> **EXERCISE**: Extract the text of every row below and copy each line verbatim, leaving the pictures out of your answer.

[Stored dataset items]
- - - -

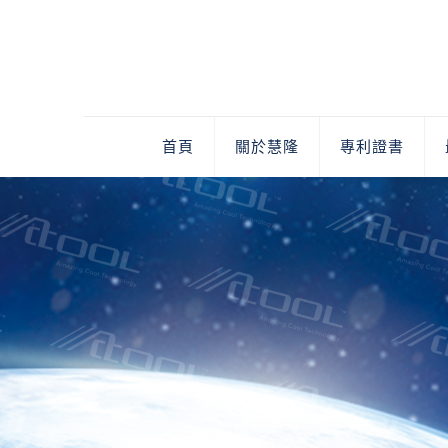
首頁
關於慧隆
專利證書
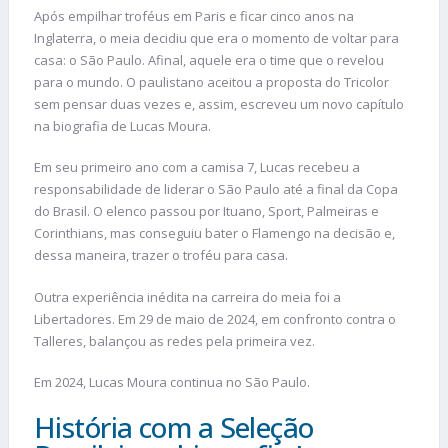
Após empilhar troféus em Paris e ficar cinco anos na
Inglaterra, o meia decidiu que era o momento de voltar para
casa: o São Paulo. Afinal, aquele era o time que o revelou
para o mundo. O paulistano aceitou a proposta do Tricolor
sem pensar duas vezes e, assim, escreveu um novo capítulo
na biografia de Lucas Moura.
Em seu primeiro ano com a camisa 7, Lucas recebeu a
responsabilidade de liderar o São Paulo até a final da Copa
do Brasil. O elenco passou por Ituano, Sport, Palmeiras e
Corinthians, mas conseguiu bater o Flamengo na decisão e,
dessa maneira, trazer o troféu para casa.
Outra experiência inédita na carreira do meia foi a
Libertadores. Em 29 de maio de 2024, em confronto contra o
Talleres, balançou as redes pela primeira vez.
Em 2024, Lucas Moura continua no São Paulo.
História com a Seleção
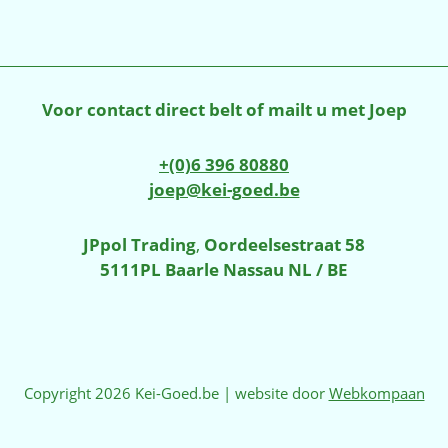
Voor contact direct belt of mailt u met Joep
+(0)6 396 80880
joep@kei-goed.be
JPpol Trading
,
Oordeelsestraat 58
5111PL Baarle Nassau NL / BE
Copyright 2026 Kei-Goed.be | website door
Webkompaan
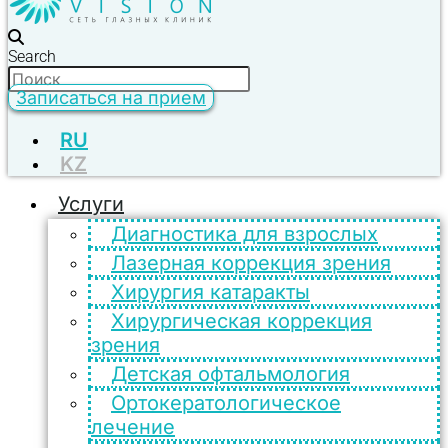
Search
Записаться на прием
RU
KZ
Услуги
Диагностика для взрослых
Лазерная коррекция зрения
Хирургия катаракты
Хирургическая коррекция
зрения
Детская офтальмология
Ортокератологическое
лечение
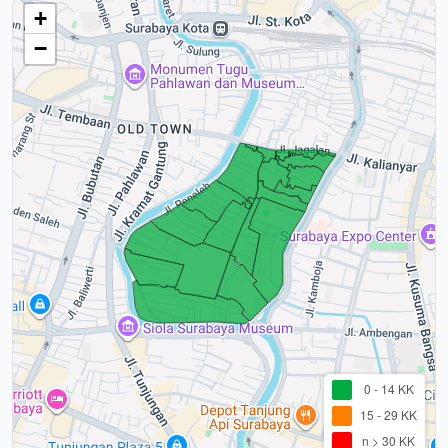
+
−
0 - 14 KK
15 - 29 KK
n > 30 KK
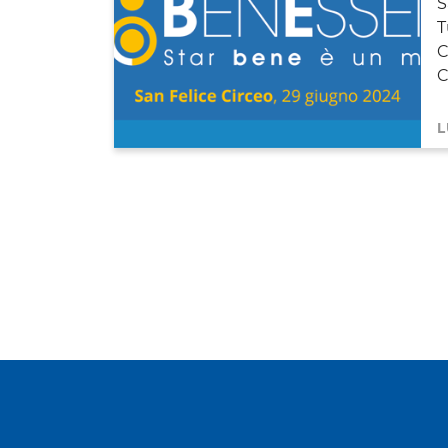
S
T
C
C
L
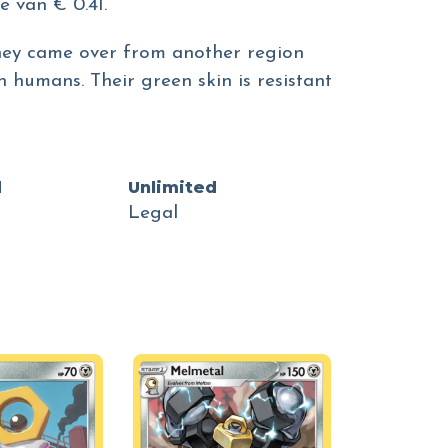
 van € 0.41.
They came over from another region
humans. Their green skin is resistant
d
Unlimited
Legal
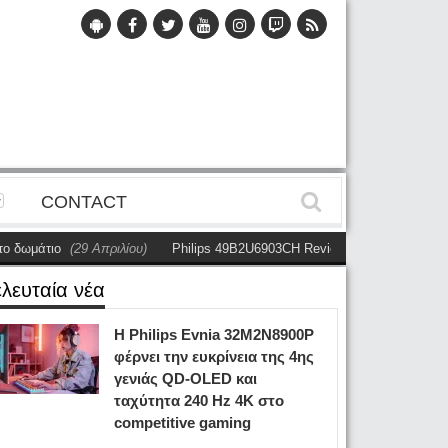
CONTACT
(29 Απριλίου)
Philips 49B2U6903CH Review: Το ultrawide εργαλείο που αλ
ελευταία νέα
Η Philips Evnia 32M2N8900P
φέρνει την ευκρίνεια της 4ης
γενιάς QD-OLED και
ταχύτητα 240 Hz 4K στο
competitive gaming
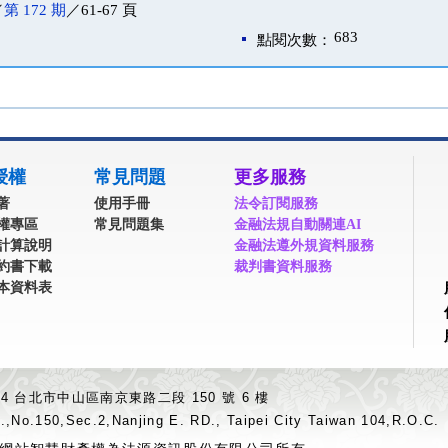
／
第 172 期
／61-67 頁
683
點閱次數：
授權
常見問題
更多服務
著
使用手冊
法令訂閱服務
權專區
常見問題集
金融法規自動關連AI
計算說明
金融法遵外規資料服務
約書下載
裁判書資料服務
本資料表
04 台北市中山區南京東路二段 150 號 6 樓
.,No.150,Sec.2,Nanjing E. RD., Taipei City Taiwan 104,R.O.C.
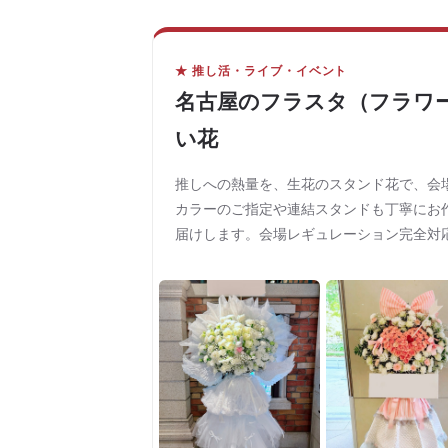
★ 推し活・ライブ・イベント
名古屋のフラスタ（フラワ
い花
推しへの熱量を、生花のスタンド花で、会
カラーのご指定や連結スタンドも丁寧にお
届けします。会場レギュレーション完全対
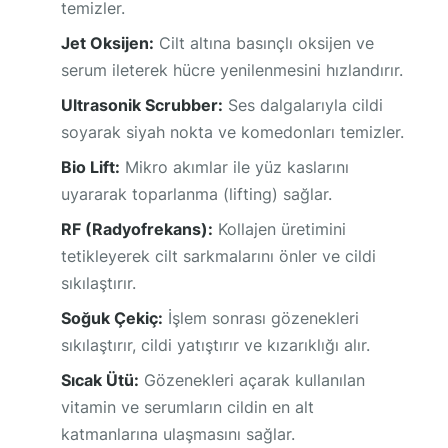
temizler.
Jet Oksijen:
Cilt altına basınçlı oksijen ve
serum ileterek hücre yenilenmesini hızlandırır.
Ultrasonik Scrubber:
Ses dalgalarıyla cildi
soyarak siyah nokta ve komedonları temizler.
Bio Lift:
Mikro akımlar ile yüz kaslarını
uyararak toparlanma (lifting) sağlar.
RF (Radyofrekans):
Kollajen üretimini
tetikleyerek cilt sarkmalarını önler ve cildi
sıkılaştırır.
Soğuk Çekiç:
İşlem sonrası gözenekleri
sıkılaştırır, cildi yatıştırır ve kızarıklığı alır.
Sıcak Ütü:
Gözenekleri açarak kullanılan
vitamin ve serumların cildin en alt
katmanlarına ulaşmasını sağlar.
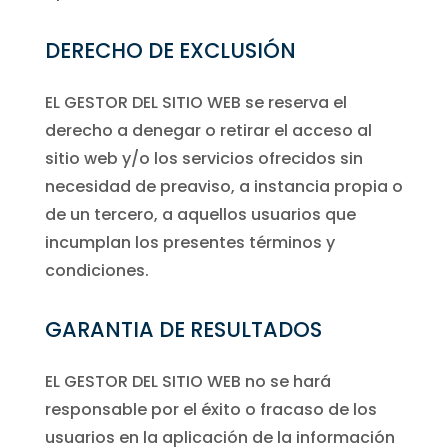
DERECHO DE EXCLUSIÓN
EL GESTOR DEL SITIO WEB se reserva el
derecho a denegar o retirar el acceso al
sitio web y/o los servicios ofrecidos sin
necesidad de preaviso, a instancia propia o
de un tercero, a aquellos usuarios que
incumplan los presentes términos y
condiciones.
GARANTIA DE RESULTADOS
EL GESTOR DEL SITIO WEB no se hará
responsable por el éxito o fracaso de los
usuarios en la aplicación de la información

- - - -

> **SOLUTION**:
首頁
關於慧隆
專利證書
Após empilhar troféus em Paris e ficar cinco anos na
Inglaterra, o meia decidiu que era o momento de voltar para
casa: o São Paulo. Afinal, aquele era o time que o revelou
para o mundo. O paulistano aceitou a proposta do Tricolor
sem pensar duas vezes e, assim, escreveu um novo capítulo
na biografia de Lucas Moura.
Em seu primeiro ano com a camisa 7, Lucas recebeu a
responsabilidade de liderar o São Paulo até a final da Copa
do Brasil. O elenco passou por Ituano, Sport, Palmeiras e
Corinthians, mas conseguiu bater o Flamengo na decisão e,
dessa maneira, trazer o troféu para casa.
Outra experiência inédita na carreira do meia foi a
Libertadores. Em 29 de maio de 2024, em confronto contra o
Talleres, balançou as redes pela primeira vez.
Em 2024, Lucas Moura continua no São Paulo.
História com a Seleção
Voor contact direct belt of mailt u met Joep
+(0)6 396 80880
joep@kei-goed.be
JPpol Trading
,
Oordeelsestraat 58
5111PL Baarle Nassau NL / BE
Copyright 2026 Kei-Goed.be | website door
Webkompaan
Search
Записаться на прием
RU
KZ
Услуги
Диагностика для взрослых
Лазерная коррекция зрения
Хирургия катаракты
Хирургическая коррекция
зрения
Детская офтальмология
Ортокератологическое
лечение
+
−
0 - 14 KK
15 - 29 KK
n > 30 KK
S
T
C
C
L
 van € 0.41.
They came over from another region
humans. Their green skin is resistant
d
Unlimited
Legal
CONTACT
(29 Απριλίου)
Philips 49B2U6903CH Review: Το ultrawide εργαλείο που αλ
ελευταία νέα
Η Philips Evnia 32M2N8900P
φέρνει την ευκρίνεια της 4ης
γενιάς QD-OLED και
ταχύτητα 240 Hz 4K στο
competitive gaming
／
第 172 期
／61-67 頁
683
點閱次數：
授權
常見問題
更多服務
著
使用手冊
法令訂閱服務
權專區
常見問題集
金融法規自動關連AI
計算說明
金融法遵外規資料服務
約書下載
裁判書資料服務
本資料表
04 台北市中山區南京東路二段 150 號 6 樓
.,No.150,Sec.2,Nanjing E. RD., Taipei City Taiwan 104,R.O.C.
★ 推し活・ライブ・イベント
名古屋のフラスタ（フラワ
い花
推しへの熱量を、生花のスタンド花で、会
カラーのご指定や連結スタンドも丁寧にお
届けします。会場レギュレーション完全対
temizler.
Jet Oksijen:
Cilt altına basınçlı oksijen ve
serum ileterek hücre yenilenmesini hızlandırır.
Ultrasonik Scrubber:
Ses dalgalarıyla cildi
soyarak siyah nokta ve komedonları temizler.
Bio Lift:
Mikro akımlar ile yüz kaslarını
uyararak toparlanma (lifting) sağlar.
RF (Radyofrekans):
Kollajen üretimini
tetikleyerek cilt sarkmalarını önler ve cildi
sıkılaştırır.
Soğuk Çekiç:
İşlem sonrası gözenekleri
sıkılaştırır, cildi yatıştırır ve kızarıklığı alır.
Sıcak Ütü:
Gözenekleri açarak kullanılan
vitamin ve serumların cildin en alt
katmanlarına ulaşmasını sağlar.
DERECHO DE EXCLUSIÓN
EL GESTOR DEL SITIO WEB se reserva el
derecho a denegar o retirar el acceso al
sitio web y/o los servicios ofrecidos sin
necesidad de preaviso, a instancia propia o
de un tercero, a aquellos usuarios que
incumplan los presentes términos y
condiciones.
GARANTIA DE RESULTADOS
EL GESTOR DEL SITIO WEB no se hará
responsable por el éxito o fracaso de los
usuarios en la aplicación de la información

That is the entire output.